The capability of paramegnetic iron-containing hydroxyapatite (Fe-nAp) and waste bioorganic subtrates templeted iron-containing hydroxyapatite (SBO-Fe-nAp) nanoparticles, as Pb(II) cations adsorbants were investigated and compared to those of synthetic hydroxyapatite (nAp). Surface and bulk characterization techniques as XPS, XRD, electrophoretic mobility, FTIR spectroscopy, DLS, and TEM were used to investigate the adsorption mechanisms involved and ICP-AES to determine Pb(II) concentrations in aqueous solutions. The apatite-based nanoparticles were found to be efficient materials for the irreversible adsorption of Pb(II) ions from aqueous solutions, with maximum adsorption capacity increasing as: hydroxyapatite < waste bioorganic subtrates templeted ironcontaining hydroxyapatite < iron-containing hydroxyapatite.

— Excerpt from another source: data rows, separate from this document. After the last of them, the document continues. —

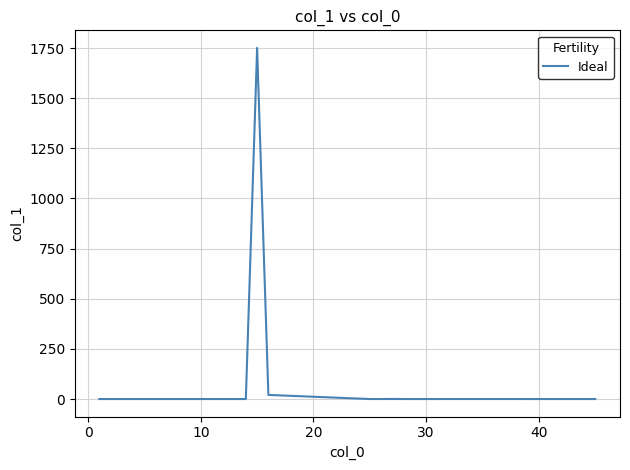

What is the maximum value shown in the chart?

1750.8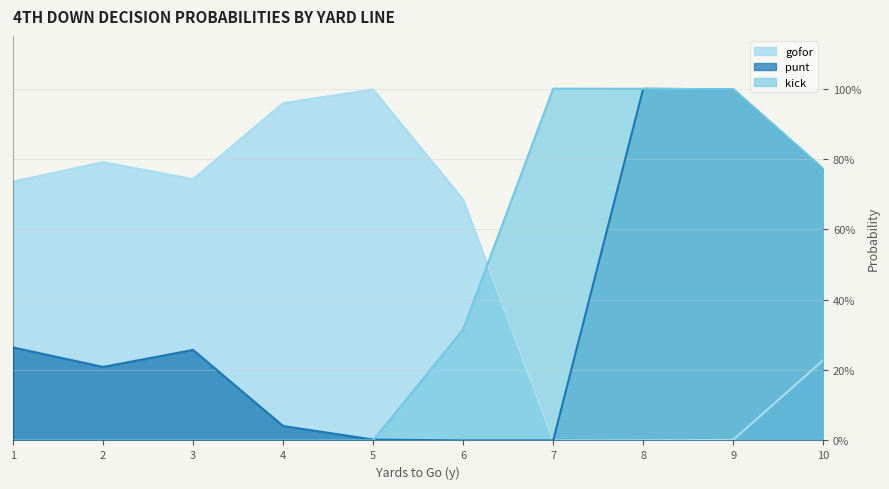

Between 10 and 6, which is larger?

10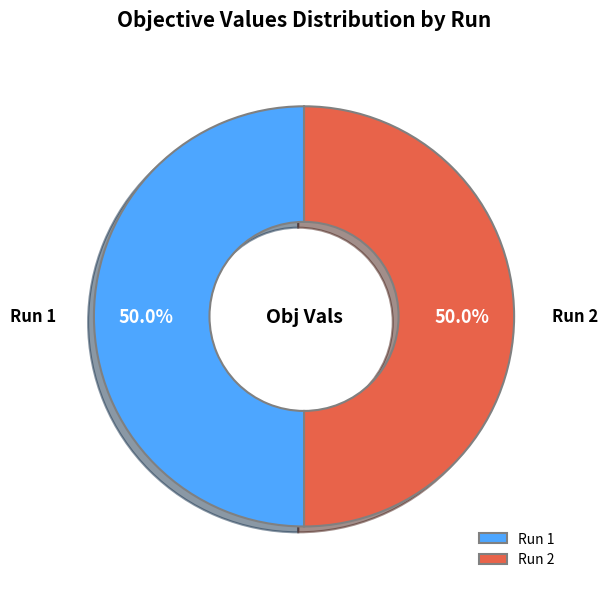

Is the sum of Run 2 and Run 1 greater than half?

Yes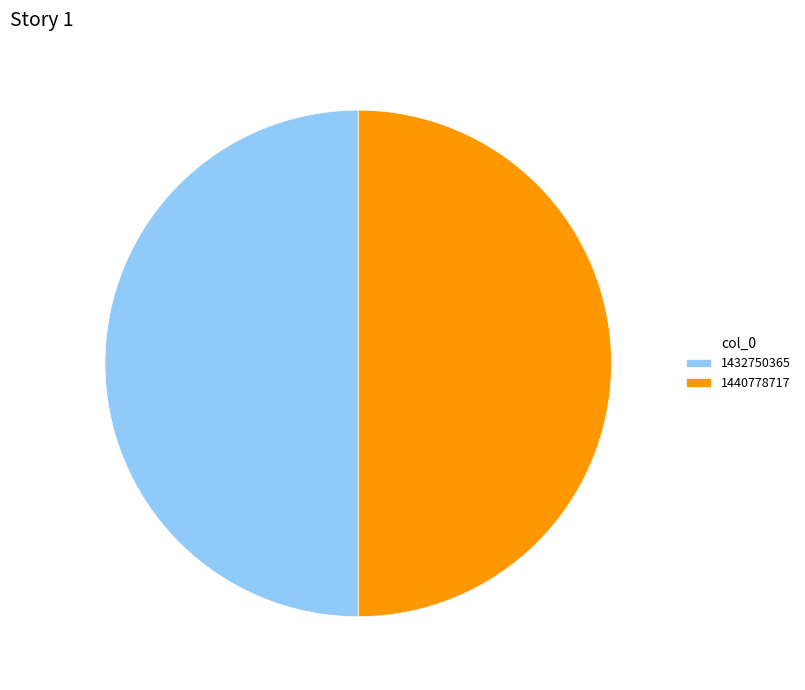

Approximately how many times larger is the value at 1440778717 compared to 1432750365?

1.0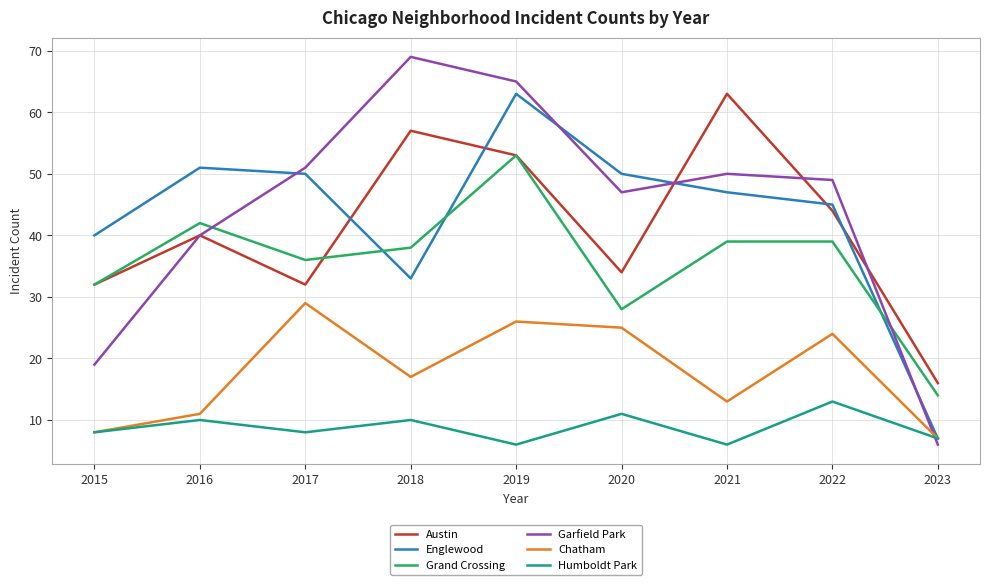

Reading left to right, transcribe all the data shown in this chart.

Austin: 2015=32	2016=40	2017=32	2018=57	2019=53	2020=34	2021=63	2022=44	2023=16
Englewood: 2015=40	2016=51	2017=50	2018=33	2019=63	2020=50	2021=47	2022=45	2023=7
Grand Crossing: 2015=32	2016=42	2017=36	2018=38	2019=53	2020=28	2021=39	2022=39	2023=14
Garfield Park: 2015=19	2016=40	2017=51	2018=69	2019=65	2020=47	2021=50	2022=49	2023=6
Chatham: 2015=8	2016=11	2017=29	2018=17	2019=26	2020=25	2021=13	2022=24	2023=7
Humboldt Park: 2015=8	2016=10	2017=8	2018=10	2019=6	2020=11	2021=6	2022=13	2023=7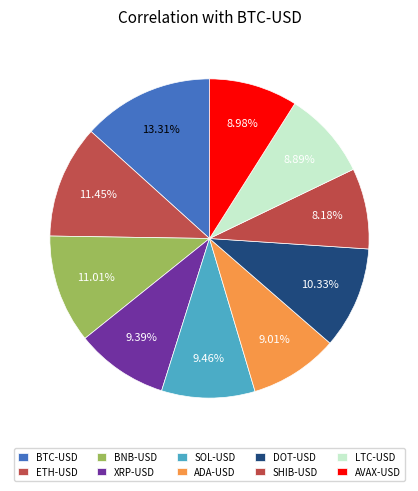

Does ADA-USD account for over 50% of the chart?

No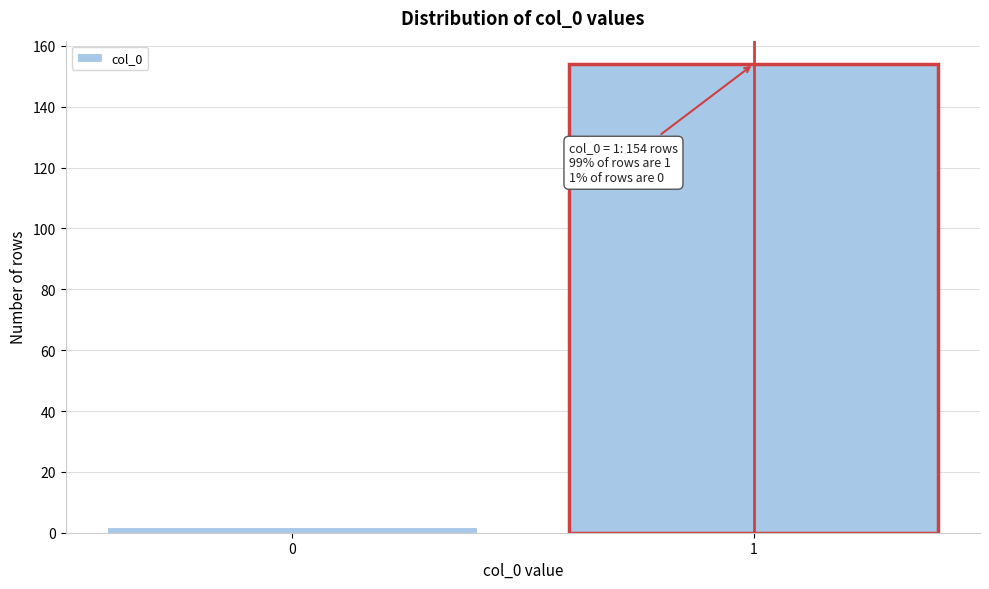

Reading left to right, list all the values displayed in this chart.

0=2	1=154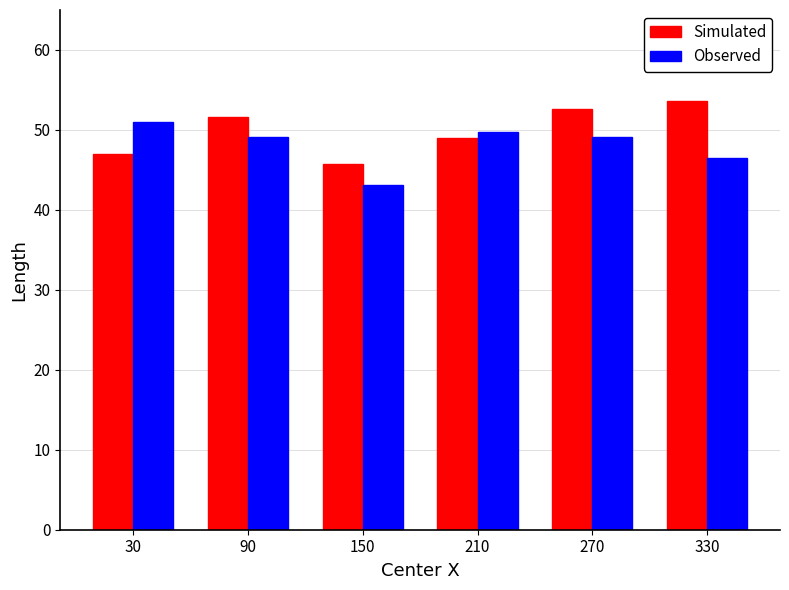

What is the minimum value for Simulated?

45.7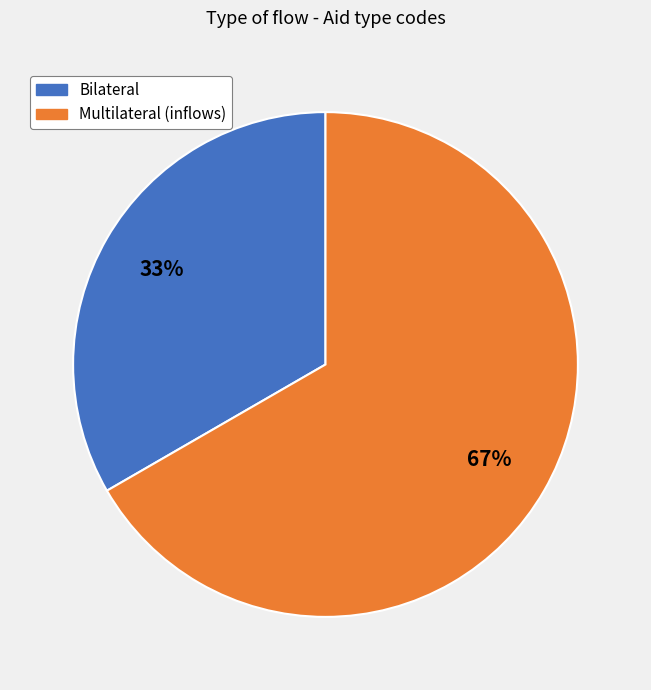

Rank the categories by value from highest to lowest.

Multilateral (inflows), Bilateral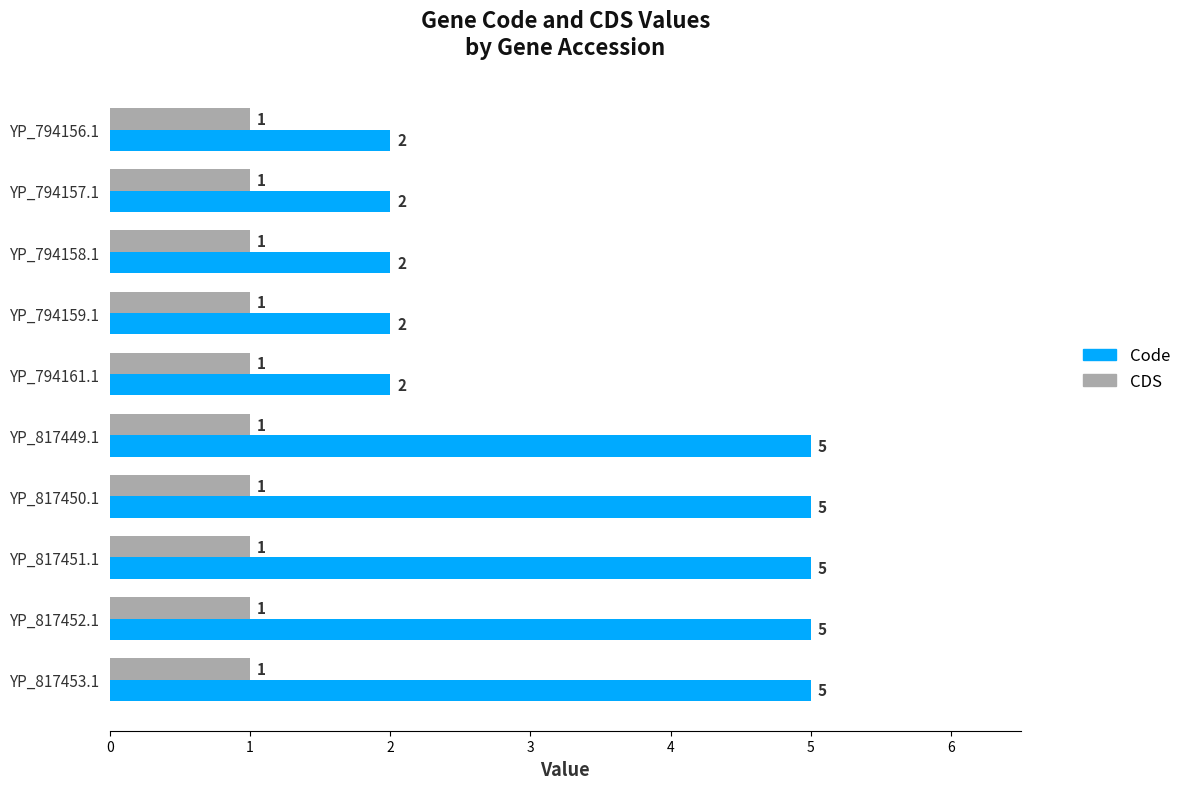

What value does the Code series have at YP_817452.1?

5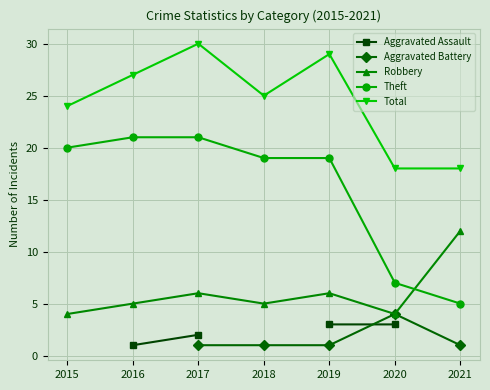

What is the difference between the second highest and minimum values in the Total series?

11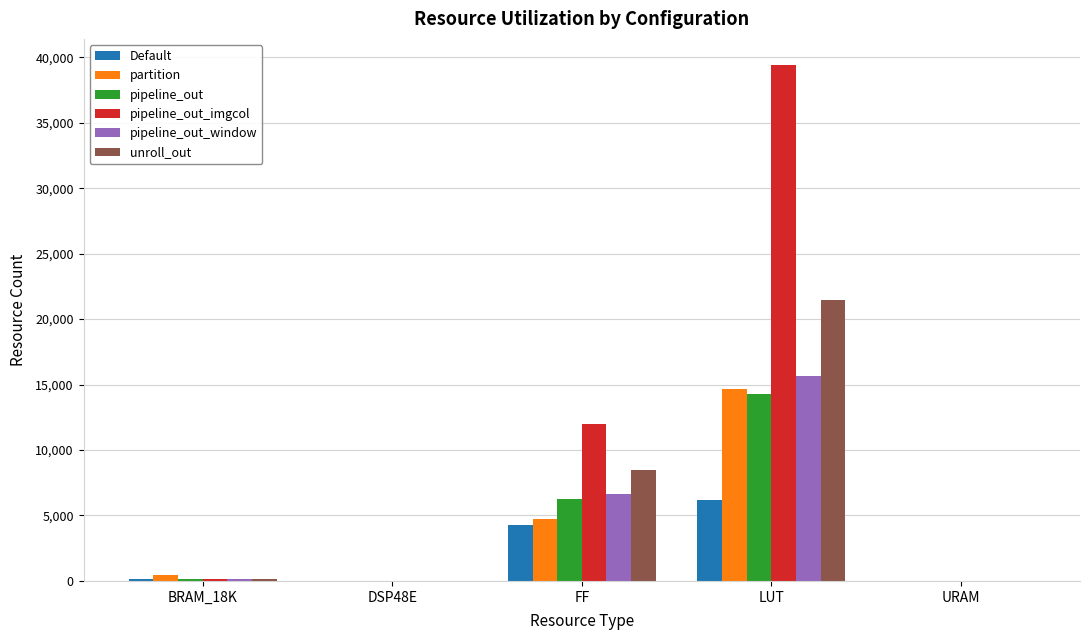

How many groups of bars are there?

5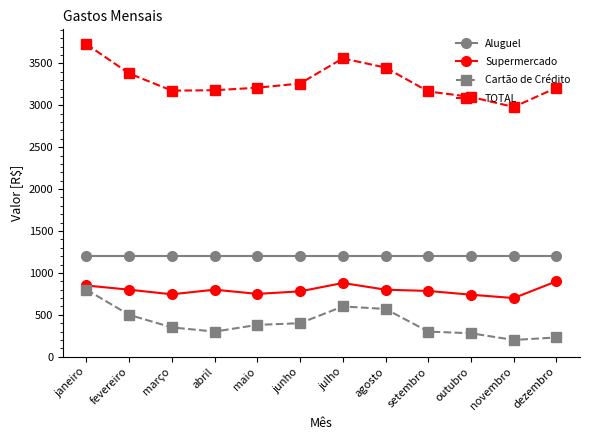

Rank the series at janeiro from lowest to highest value.

Cartão de Crédito, Supermercado, Aluguel, TOTAL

Adsorption capacities of 1500 mg g-1 observed for iron-containing hydroxyapatite, are among the highest reported for Pb(II) adsorption. The high surface to volume ratio, low crystallinity, and the negatively charged surface, strongly favour aqueous Pb(II) adsorption on Fe-containing apatites over the positively charged crystalline hydroxyapatite. The adsorption mechanisms involved depend on the available surface hydroxyl and carboxyl groups as well as on the formation of stable lead-containing hydroxyapatite-like structures. Moreover, bimetal adsorption experiments involving Cu(II) and Pb(II) ions show particular selectivity depending on the surface chemistry of the hydroxyapatite-based adsorbent. While hydroxyapatite is selective towards Pb(II), Fe-containing hydroxyapatite selectivity depends on the relative [Pb]/[Cu] ratio, and waste bioorganic subtrates templeted Fe-containing hydroxyapatite, adsorbs both ions with similar capability.